Новый купчина был Владимирский. Всю дорогу он рассказывал о том, как хорошо в княжеском городе, как князь Андрей Юрьевич его отстраивает, как ему люди нужны. Только забыл, почему-то, сказать, что в последние годы князь Андрей по прозванию Боголюбский напрочь не выносит иноверцев. Смолоду-то он нормальный был, а вот в последние годы несколько того… уверовал. И, как и положено, свеже-обретшему и, наконец-то, просветлённому – не на 100, а на все 120 %. Язычники-пруссы оказались в Боголюбово не… уместны.

Язычнику вообще тяжело среди людей другой веры. Даже и языческой, но другой. Языческие боги всегда жёстко локализованы. И на местности, и в народах. Это для Христа «нет ни эллина, ни иудея». А вот у Зевса и у Мардука – совсем другая точка зрения.

А уж когда язычник ещё и внешним видом выделяется… Бритые, усатые, с хвостами на затылках, в юбках, с оригинальной формы топорами, трёхполосными щитами и расширяющимися к острию мечами… С их пренебрежением к княжеским медам: «стыдно это – у нас меды пьют только простолюдины да рабы». С любовью к конине. Чего они не скрывают, и проявления которой русские нелицеприятно комментируют. После чего снова приходиться хвататься за топоры… Им настоятельно посоветовали быстренько убраться. «Пока князь Андрей нрав свой не явил».

Ребят отпустили с миром, помогли и лодейку нанять, и кормщика. И дали рекомендательное письмо к брату князя Андрея – князю Глебу Юрьевичу в Переяславль.

– Там всех берут. Лишь бы к делу был гожий.

Переяславльская дружина всегда формировалась более для боя в степи, для защиты Изюмского шляха да для прикрытия Днепровских караванов. Особых требований по вероисповеданию или национальной принадлежности в Переяславле не было. А пруссы – хоть и лесной народ, но конный. К коням у них отношение религиозное. Даже в могилу к воину кладут коня и упряжь конскую.

Кроме грамотки, очень настоятельно посоветовали взять попутчика – княжеского гонца. Грамотка – княжеская, чужакам её в руки давать нельзя. Да пруссы и сами избегают брать в руки это «колдовство чужого бога». Вот этого гонца и вытащили мои ребята из-под стола. Из лужи крови. Николай был прав – княжеский гонец из Владимира от сына Юрия Долгорукого, князя Андрея Юрьевича Боголюбского к младшему брату его – князю Переяславльскому Глебу Юрьевичу. Но, почему-то, одет гонец не так и идёт не спешно, конями по кратчайшему пути, а лодией, и не сам, а с чужаками. Которые, кстати, местных норм и обычаев насчёт княжеской переписки, порядка её упаковки, формы одежды почтальона и прочего…. «нихт фершейн».

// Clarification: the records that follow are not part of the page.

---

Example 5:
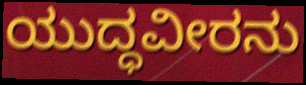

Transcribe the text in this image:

ಯುದ್ಧವೀರನು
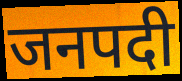
जनपदी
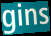
gins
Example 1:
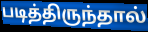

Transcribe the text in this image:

படித்திருந்தால்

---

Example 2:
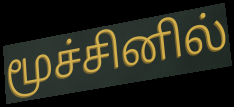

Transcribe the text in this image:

மூச்சினில்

И шли бы себя пруссачки спокойно в Переяславль. Да вот, на беду свою смертную, заскочили в «Паучью весь» – кормщик посоветовал. Он тут бывал, купеческие лодии с Оки приводил. А тут… старосты – нет, нового хозяина – нет, мужики – в раздрае. У Хохряка на подворье из мужиков – один мальчонка.

Сначала витинги разогрелись в спорах с местными. Торговаться местные не умели. Цены ломили несусветные, от слов своих сходу отступались. Подсовывали всякое, на что и глянуть без стыда невозможно. Хорошо хоть – пустили в общинный дом на постой.

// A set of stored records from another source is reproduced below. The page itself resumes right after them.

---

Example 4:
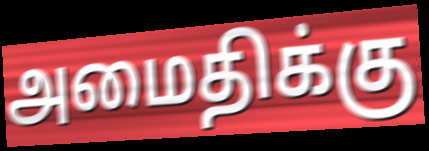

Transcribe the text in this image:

அமைதிக்கு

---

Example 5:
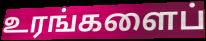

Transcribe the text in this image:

உரங்களைப்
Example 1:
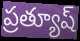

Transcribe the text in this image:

ప్రత్యూష్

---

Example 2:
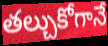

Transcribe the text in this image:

తల్చుకోగానే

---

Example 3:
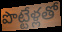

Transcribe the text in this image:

పొట్టేళ్లతో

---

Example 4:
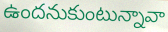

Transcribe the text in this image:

ఉందనుకుంటున్నావా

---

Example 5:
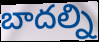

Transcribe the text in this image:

బాదల్ని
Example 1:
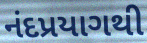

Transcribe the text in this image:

નંદપ્રયાગથી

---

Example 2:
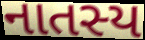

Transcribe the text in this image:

નાતસ્ય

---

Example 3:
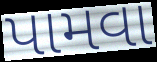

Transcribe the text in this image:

પામવા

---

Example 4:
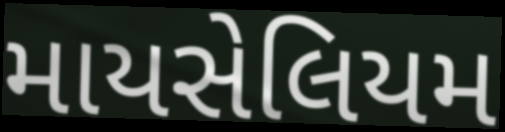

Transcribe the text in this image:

માયસેલિયમ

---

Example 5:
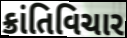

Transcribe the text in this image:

ક્રાંતિવિચાર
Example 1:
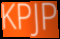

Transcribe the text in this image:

KPJP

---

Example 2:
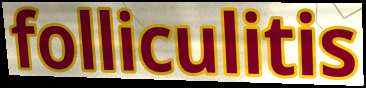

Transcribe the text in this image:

folliculitis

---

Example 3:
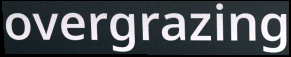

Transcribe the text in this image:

overgrazing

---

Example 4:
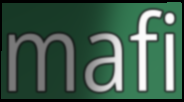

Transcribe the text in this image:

mafi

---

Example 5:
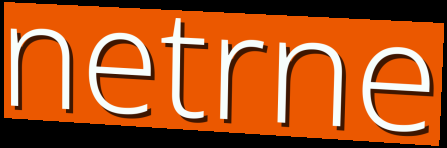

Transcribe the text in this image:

Крыша есть – а остальное? Еда? Питьё? Бабы? Обогреться-обсушиться, баньку бы… А уж когда пришлые вылезли из своих походных промокших штанов и одели сухие парадные юбки… А местные мужики стали на этот счёт проявлять свой юмор… Такой… пейзанистический. Увидев боевые топоры пришельцев, «юмористы» быстренько разбежались.

Сидеть голодными и холодными в пустом тёмном помещении… – этим туристам не захотелось. И они пошли искать ресепшен. И прочие виды сервисов из категории «всё включено». Очень скромно, кстати: вай-фая или джакузи с подогретым шампанским не просили. Но чего просили – просили убедительно. Единственному храбрецу, который сунулся защищать свою ярку с топором в руках, эти руки и отрубили. И ещё в одном дворе дурня с оглоблей приняли на мечи. В остальных – дело обошлось чисто мордобоем. Припасы и «обслуживающий персонал» были доставлены в нужное место.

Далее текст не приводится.